10 Problèmes spécifiques aux femmes en rétention et en hébergement collectif

80. Les femmes placées dans des centres d’accueil ou de rétention se trouvent dans une situation particulière. Elles peuvent être exposées à la violence, à des menaces de violence ou à des situations humiliantes telles que des fouilles et examens effectués par des hommes ou l’exposition à la vue des hommes lorsqu’elles utilisent les toilettes ou les douches. Elles peuvent se voir refuser une protection hygiénique et être victimes d’injures et de propos dégradants.
81. Les demandeurs d’asile ne devraient pas être placés en rétention, sauf dans des cas exceptionnels. Lorsqu’ils le sont, les garanties suivantes doivent être mises en place: les femmes et les hommes devraient être logés séparément, sauf lorsque tous les membres d’une même famille demandent à cohabiter. Des mesures devraient être prises pour améliorer la sécurité des femmes et des filles dans les centres d’accueil et les «zones internationales» dans les ports et les aéroports. Dans les deux cas, il faudrait dispenser une formation au personnel pour le rendre attentif aux considérations de genreNote.
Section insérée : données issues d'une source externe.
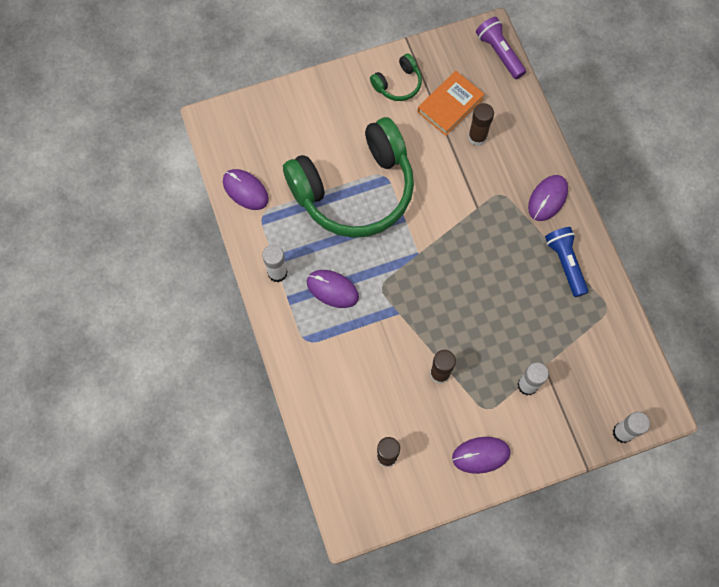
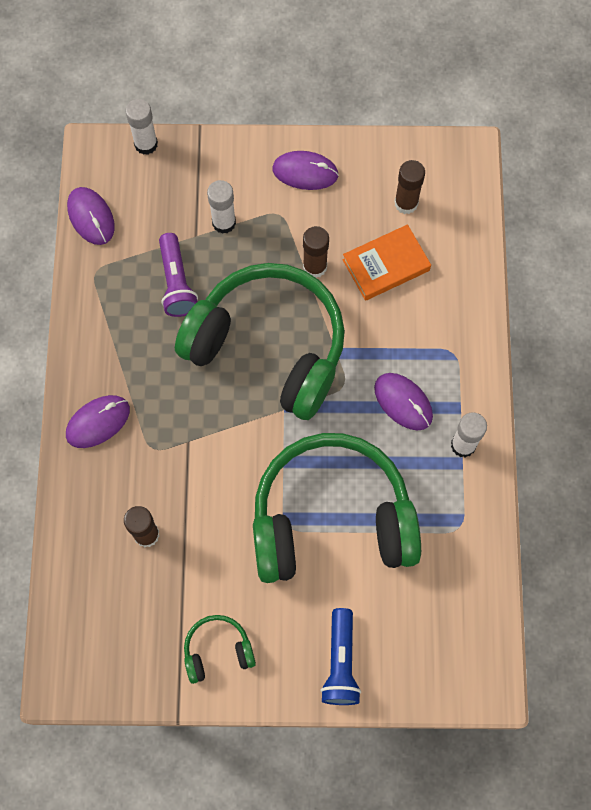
camera: 160 degrees left, 0 degrees up
purple mouse [223,169,269,210] -> purple mouse moved to [67,187,115,245]
orange book [417,71,484,136] -> orange book moved to [343,224,431,301]
purple flashlight [476,17,526,79] -> purple flashlight moved to [159,233,198,317]
blue flashlight [545,227,588,297] -> blue flashlight moved to [320,608,361,705]
none -> green headphones [175,263,345,420]

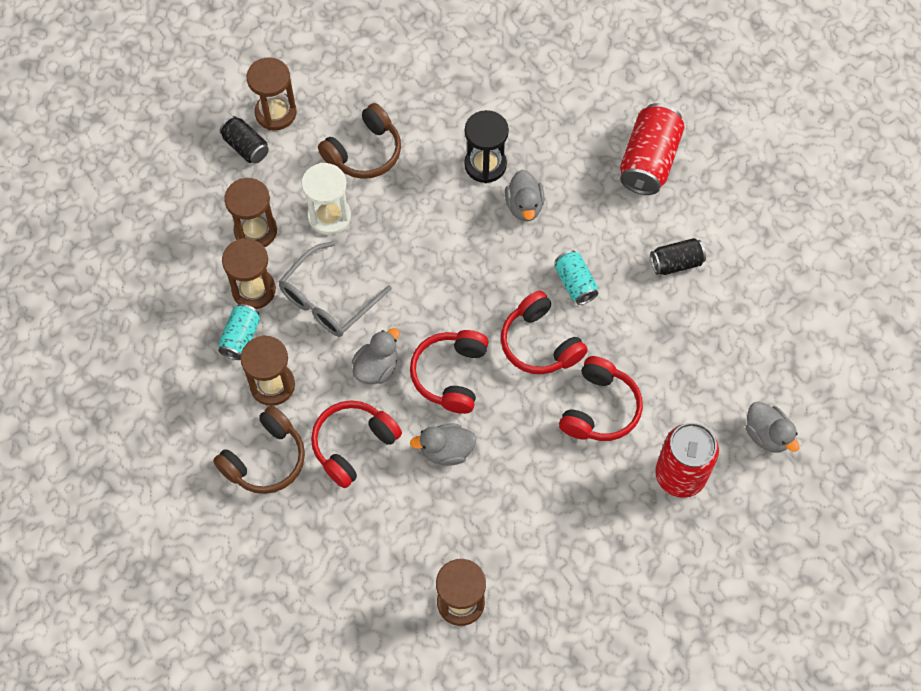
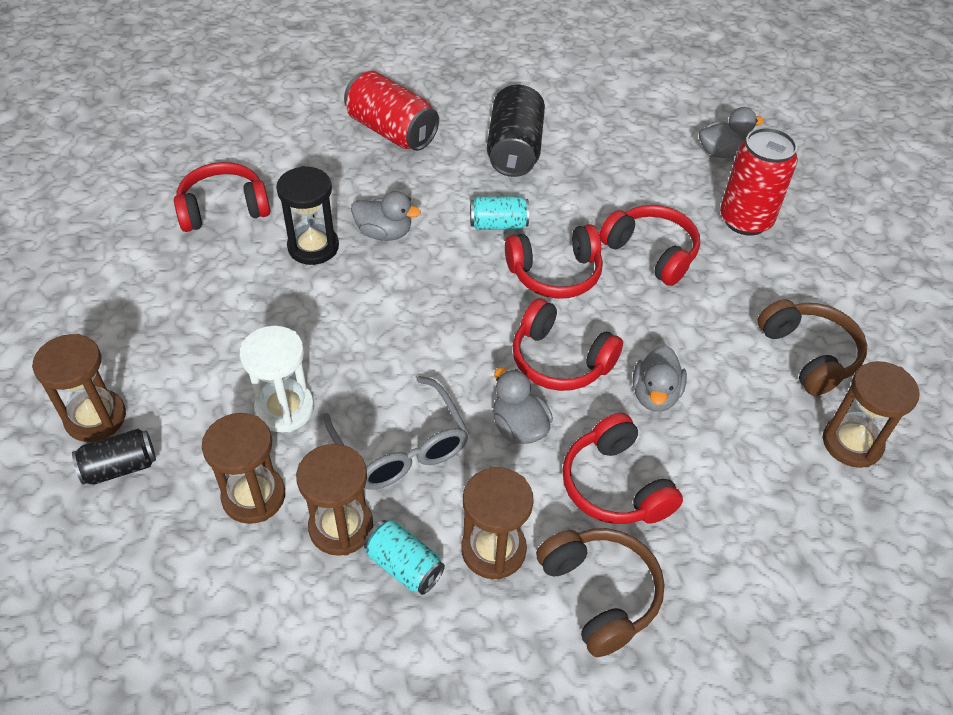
camera: 70 degrees left, 15 degrees down
brown headphones [318,103,401,179] -> brown headphones moved to [758,299,867,396]
black can [650,238,706,275] -> black can [487,84,545,177], size x1.73
none -> red headphones [174,162,270,232]

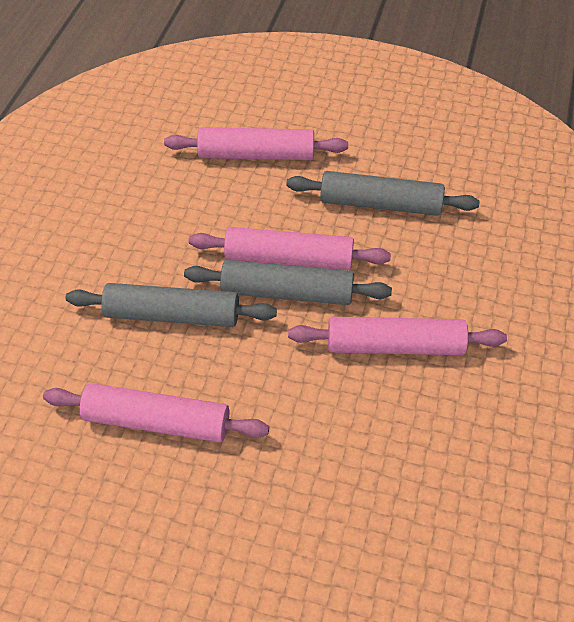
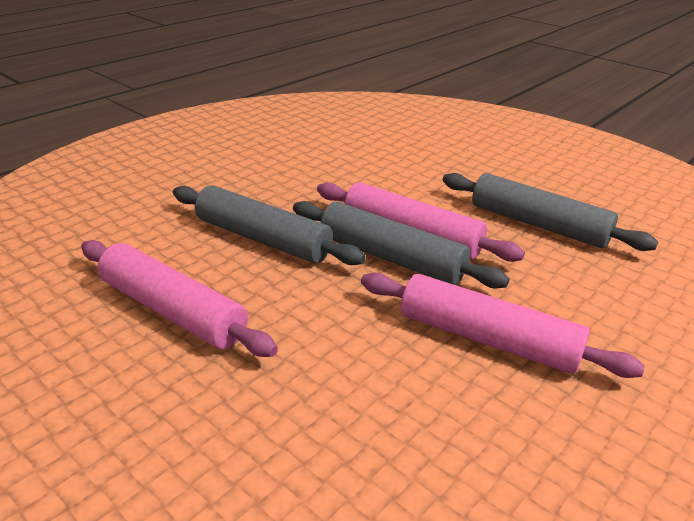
camera: 25 degrees right, 20 degrees down
pink rolling pin [164,127,348,160] -> none

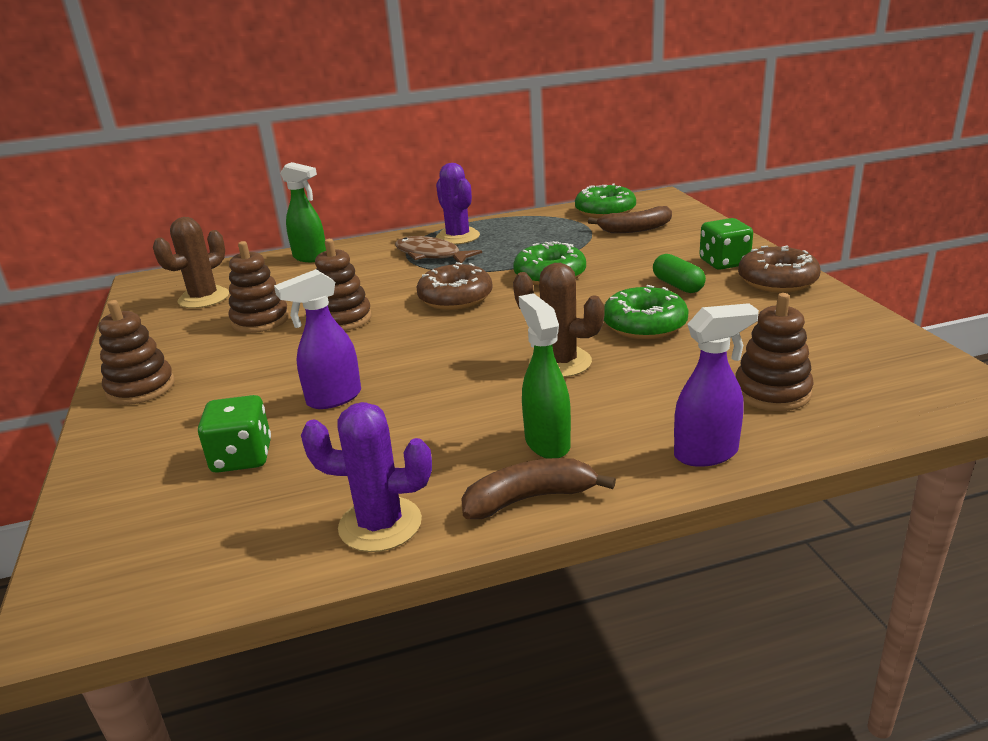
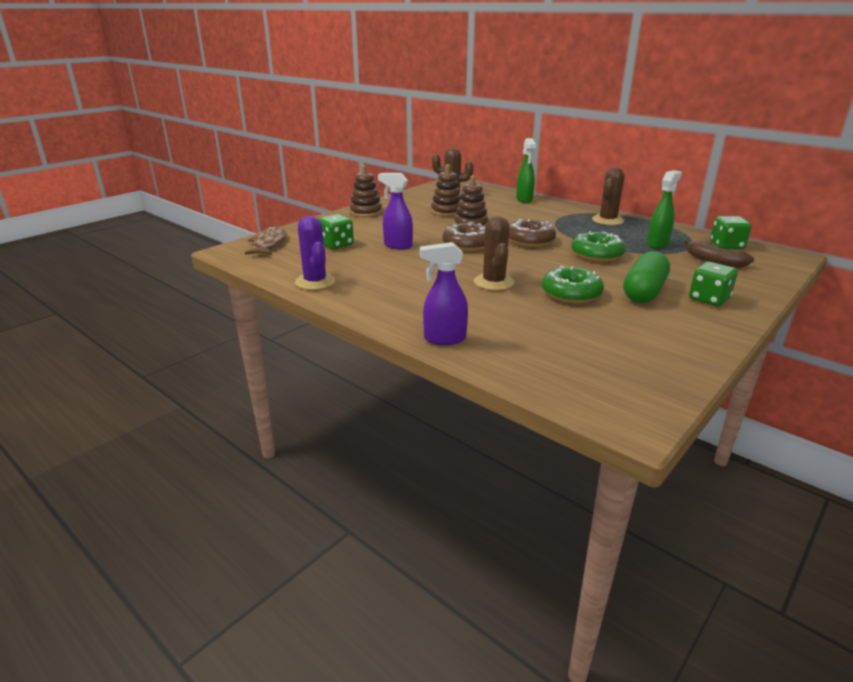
camera: 55 degrees right, 0 degrees up
brown fish [395,236,482,263] -> brown fish moved to [245,226,287,255]
purple cactus [436,163,480,245] -> brown cactus [592,167,624,225]
brown banana [461,458,616,519] -> none
green spray bottle [519,293,571,459] -> green spray bottle moved to [647,170,682,249]
green donut [575,183,636,218] -> green dice [710,216,752,249]
green capsule [653,254,706,293] -> green capsule [623,251,670,303], size x1.62
purple spray bottle [674,303,759,467] -> purple spray bottle turned 135 degrees clockwise [420,242,468,345]
brown stacking toy [735,293,814,411] -> none
brown donut [738,246,820,293] -> brown donut moved to [442,222,485,251]

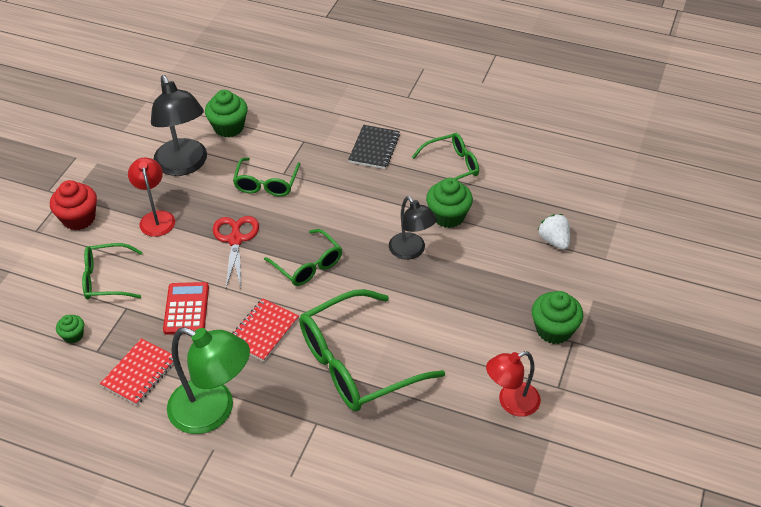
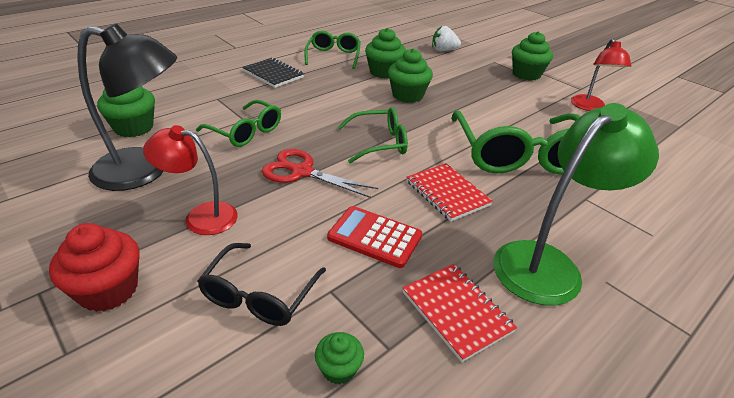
camera: 65 degrees left, 10 degrees down
green glasses [82,243,143,300] -> black glasses [197,243,326,326]
black lamp [389,196,437,260] -> green cupcake [388,48,433,103]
11 Conclusions et propositions

82. En règle générale, et plus particulièrement lors de l’examen des demandes d’asile, les Etats membres du Conseil de l’Europe ne doivent tolérer aucun relativisme: les violations des droits fondamentaux ou les agressions contre les femmes ne peuvent jamais être justifiées par des motifs d’ordre historique, religieux, traditionnel ou culturel. Tous les Etats membres du Conseil de l’Europe doivent veiller à ce que la violence fondée sur le genre et la persécution liée au genre soient dûment prises en compte dans les demandes d’asile présentées conformément à la Convention de Genève de 1951.
83. Bien que de nombreux Etats membres travaillent en vue d’intégrer la dimension de genre dans les prises de décisions, les politiques et les actions publiques, cela ne se traduit pas toujours en actes dans la procédure d’asile. Des progrès beaucoup plus importants doivent être faits sur ce plan.
84. Le rapporteur souligne l’importance d’une concertation accrue avec les femmes réfugiées à tous les stades de la planification des politiques et des programmes, et appelle les gouvernements européens à soutenir activement le développement de forums et d’associations de femmes réfugiées. Il recommande au Comité des Ministres d’élaborer des lignes directrices précisant les bonnes pratiques en matière de traitement des demandes d’asile émanant de femmes et de filles, en tenant compte de celles en vigueur en Australie, au Canada et aux Etats-Unis.
85. Il convient également d’examiner les moyens de s’attaquer à la violence fondée sur le genre et à la persécution liée au genre dans les pays d’origine, même si ce n’est pas l’objet du présent rapport. Dans ce contexte, le rapporteur tient à souligner qu’en favorisant constamment l’égalité des chances, la participation égalitaire, la non-discrimination et l’éradication de la violence domestique, tant sur leur propre territoire qu’à l’échelon international, les Etats membres du Conseil de l’Europe contribuent à rendre les femmes moins dépendantes des hommes et des traditions masculines. Cela permettra de réduire leur vulnérabilité à la violence et leur donnera les moyens de mieux faire face à la violence et aux persécutions lorsqu’elles y sont exposées. Par la mise en œuvre des instruments du Conseil de l’Europe et d’autres instruments internationaux applicables en la matière, les Etats membres donnent l’exemple en consolidant leur prérogative morale qui est de promouvoir les mêmes politiques et règles dans les pays d’origine.